Agreement on international trade proved more difficult to achieve. One of the most contentious issues was the system of preferential tariffs established among the members of the British Commonwealth in 1932, whereby trade within the Commonwealth was subject to lower tariffs than trade between the Commonwealth nations and the rest of the world. U.S. officials such as Cordell Hull opposed imperial preferences on both ideological and practical grounds—the United Kingdom and Canada, both members of the system, were the United States’ two largest trading partners—and called for their abolition; however, many U.K. and other Commonwealth officials favored keeping the preferences, at least until the United States agreed to reduce the high Smoot-Hawley tariffs set in 1930. After more than four years of negotiations on this and other issues—such as the rules that would govern tariff negotiations and the structure of a proposed new organization to oversee international trade—agreement was finally reached in 1947. Twenty-three nations meeting in Geneva from April to October 1947 concluded the first postwar round of tariff negotiations, leading to reductions in tariffs and imperial preferences, as well as a draft charter for a new institution, the International Trade Organization (ITO).
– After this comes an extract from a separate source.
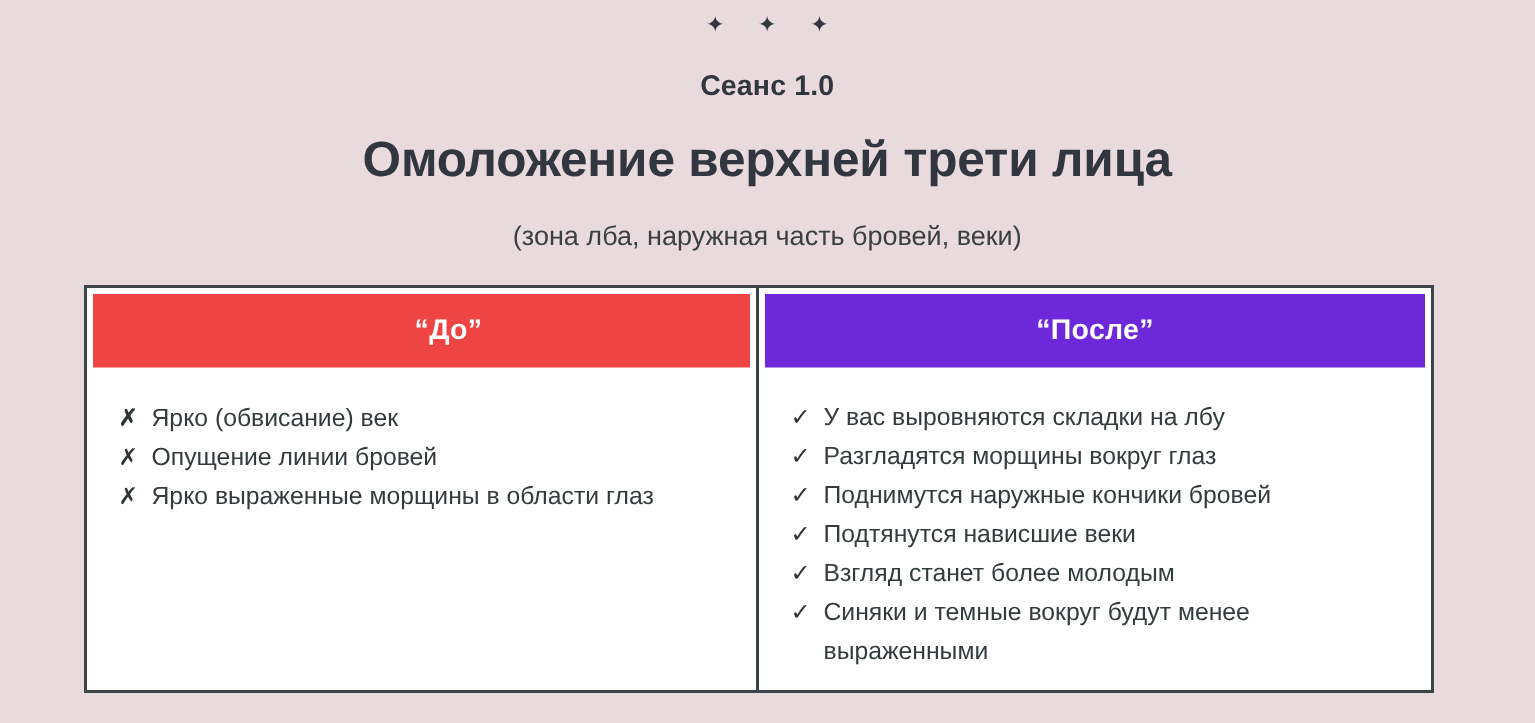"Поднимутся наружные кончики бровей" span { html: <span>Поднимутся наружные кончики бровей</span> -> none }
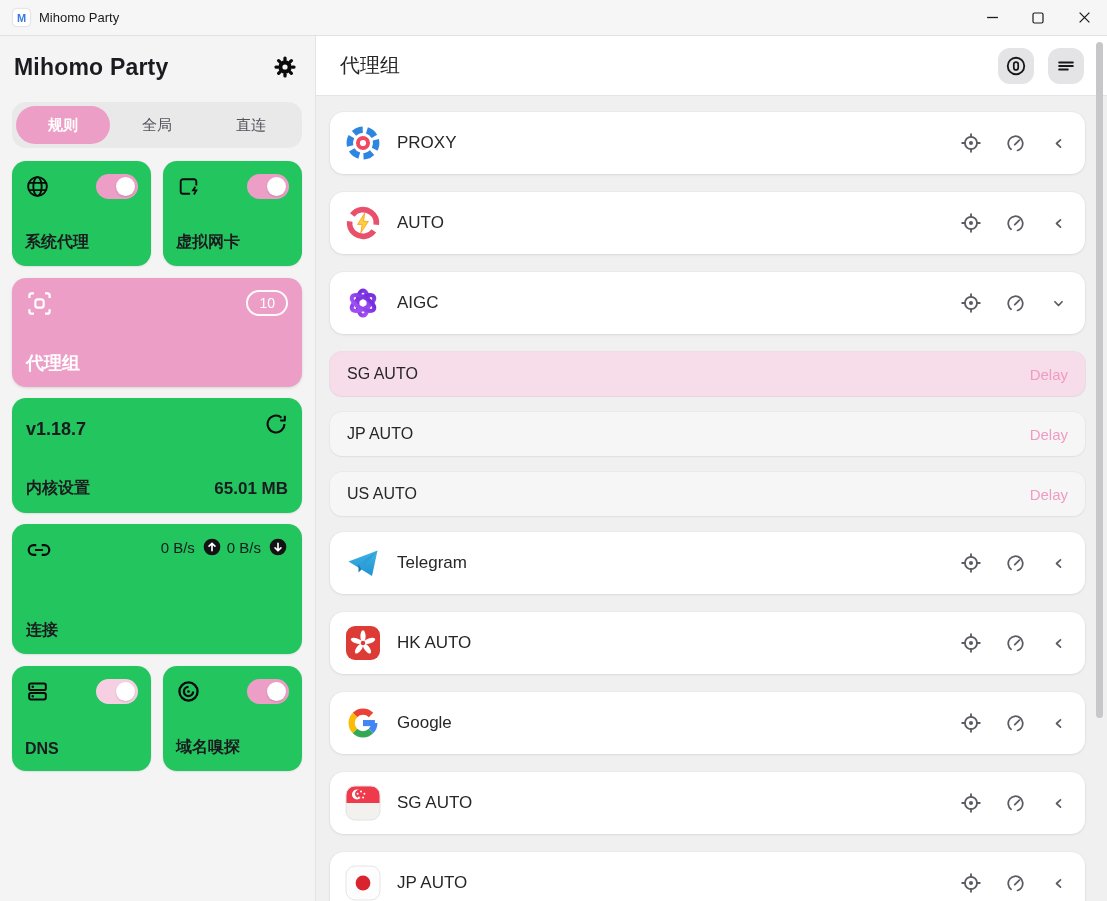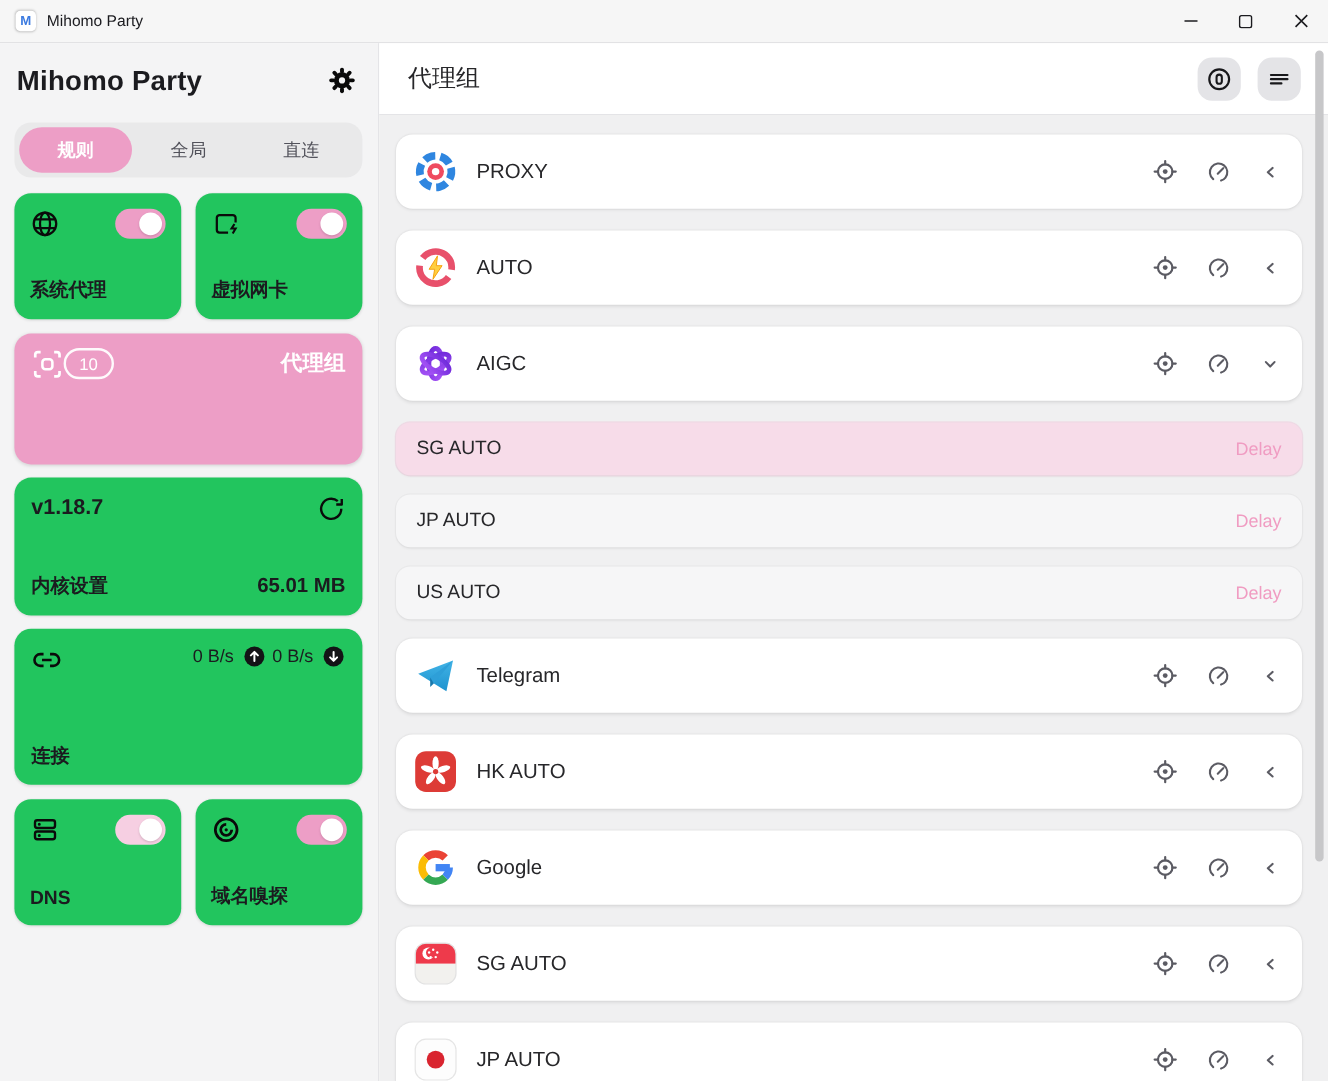"10" .card-group { flex-direction: row -> column }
Participants also signed the General Agreement on Tariffs and Trade (GATT), designed not only to implement the agreed tariff cuts but to serve as an interim codification of the rules governing commercial relations among its signatories until the ITO was created. In November 1947, the United Nations Conference on Trade and Employment convened in Havana to consider the draft ITO charter; four months of negotiations later, the representatives of 53 countries signed the finished charter in March 1948. However, strong opposition in the U.S. Congress meant that the ITO never came into existence. Instead, it was the GATT that governed postwar international trade relations for almost fifty years. Under the GATT’s aegis, eight rounds of trade negotiations resulted in significant tariff reductions among its members before it was superseded by the World Trade Organization in 1995.